HÜKÜM: Gerekçesi Ayrıntılı Olarak Yukarıda Açıklanan Sebeplerle;
1-Davalı sigorta yönünden açılan davanın feragat nedeniyle REDDİNE,
2-Diğer davalılar yönünden açılan davanın KISMEN KABUL, KISMEN REDDİNE,
20.000,00 TL’nin kaza tarihi olan …./2018 tarihinden itibaren işleyecek yasal faizi ile birlikte davalılardan …. Ltd. Şti. ile davalı ….’dan tahsili ile davacı ….’a verilmesine, fazlaya ilişkin istemin reddine,
10.000,00 TL’nin kaza tarihi olan …./2018 tarihinden itibaren işleyecek yasal faizi ile birlikte davalılardan ….. Tic.
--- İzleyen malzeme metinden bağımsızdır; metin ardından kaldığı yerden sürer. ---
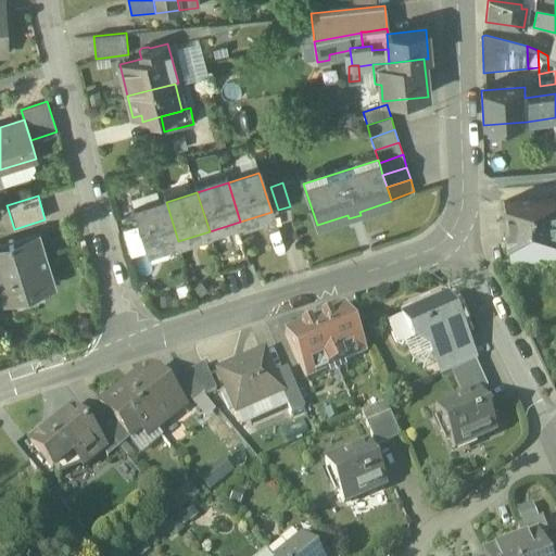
[(555,201),(555,199),(504,203),(510,272),(555,266),(555,201)]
Ltd. Şti. ile davalı …..n’dan tahsili ile davacı ….’a verilmesine, fazlaya ilişkin istemin reddine,
10.000,00 TL’nin kaza tarihi olan …./2018 tarihinden itibaren işleyecek yasal faizi ile birlikte davalılardan …… Ltd. Şti. ile davalı ….’dan tahsili ile davacı ….’a verilmesine, fazlaya ilişkin istemin reddine,
10.000,00 TL’nin kaza tarihi olan …./2018 tarihinden itibaren işleyecek yasal faizi ile birlikte davalılardan …… Ltd. Şti. ile davalı …..’dan tahsili ile davacı …..’a verilmesine, fazlaya ilişkin istemin reddine,
3-Harçlar kanunu gereği yatırılması gereken toplamda 3.415,50 TL harçtan dava açılırken peşin alındığı anlaşılan 683,10 TL harcın mahsubu ile bakiye 2.732,40 TL harcın davalılar ……. Ltd. Şti. ile davalı ….’dan alınarak Hazineye irad kaydına,
4-Davacı tarafından dava açılırken yatırılan 683,10 TL peşin harç, 80,70 TL başvurma harcı, 11,50 TL vekalet harcı olmak üzere toplam 775,30 TL harcın davalılar …… Ltd. Şti. ile davalı ……’dan alınarak davacıya ödenmesine,
5-Yargılama gideri olarak sarf edilen toplamda 117,85 TL yargılama giderinin kabul ve red oranı gereği 88,38 TL’sinin davalılardan ….. Ltd. Şti. ile davalı …..n’dan alınarak davacı tarafa verilmesine, 29,46 TL’sinin davacı taraf üzerinde bırakılmasına,
6-Davacı ….. kendisini bir vekil ile temsil ettirdiğinden karar tarihinde yürürlükte bulunan AAÜT gereğince 5.100,00 TL vekalet ücretinin davalılar …… Şti. ile davalı …..’dan müştereken ve müteselsilen alınarak davacı tarafa verilmesine,
7-Davacı … kendisini bir vekil ile temsil ettirdiğinden karar tarihinde yürürlükte bulunan AAÜT gereğince 5.100,00 TL vekalet ücretinin davalılar …… Ltd. Şti. ile davalı ……’dan müştereken ve müteselsilen alınarak davacı tarafa verilmesine,
8-Davacılar kendisini vekil ile temsil ettirdiğinden karar tarihinde yürürlükte bulunan AAÜT gereğince hesaplanan (Ret sebebi ortak olduğundan) 7.300,00 TL vekalet ücretinin davalılar ….. Ltd. Şti. ile davalı …..’dan müştereken ve müteselsilen tahsili ile davacı tarafa verilmesine,
9-Davalı ….. Sigorta A.Ş. kendisini bir vekil ile temsil ettirdiğinden karar tarihinde yürürlükte bulunan AAÜT (madde 6) gereğince feragat ön inceleme tutanağı imzalanmadan önce gerçekleştiğinden 6.725,00 TL vekalet ücretinin davacılardan müştereken ve müteselsilen alınarak davalı sigorta şirketine verilmesine,
10-Arabuluculuk aşaması görüşme sonucunda anlaşamama ile sonuçlandığından 6325 Sayılı HUAK’nun 18/A-13 maddesi ve Arabuluculuk Kanunu Yönetmeliği tarife hükümleri uyarınca Adalet Bakanlığı bütçesinden ödenen 1.400,00-TL arabuluculuk ücretinin kabul ve red oranı gereği 933,34 TL sinin davalılardan, 466,65 TL sinin davacıdan alınarak hazineye gelir kaydedilmesine,
11-Dosyada mevcut gider avansının bakiye kalan kısmının karar kesinleştiğinde davacıya iadesine,
Dair, Davacı vekilinin yüzüne karşı kararın tebliği tarihinden itibaren 2 hafta içinde Diyarbakır Bölge Adliye Mahkemesine istinaf yolu açık olmak üzere verilen karar açıkça okunup usulen anlatıldı.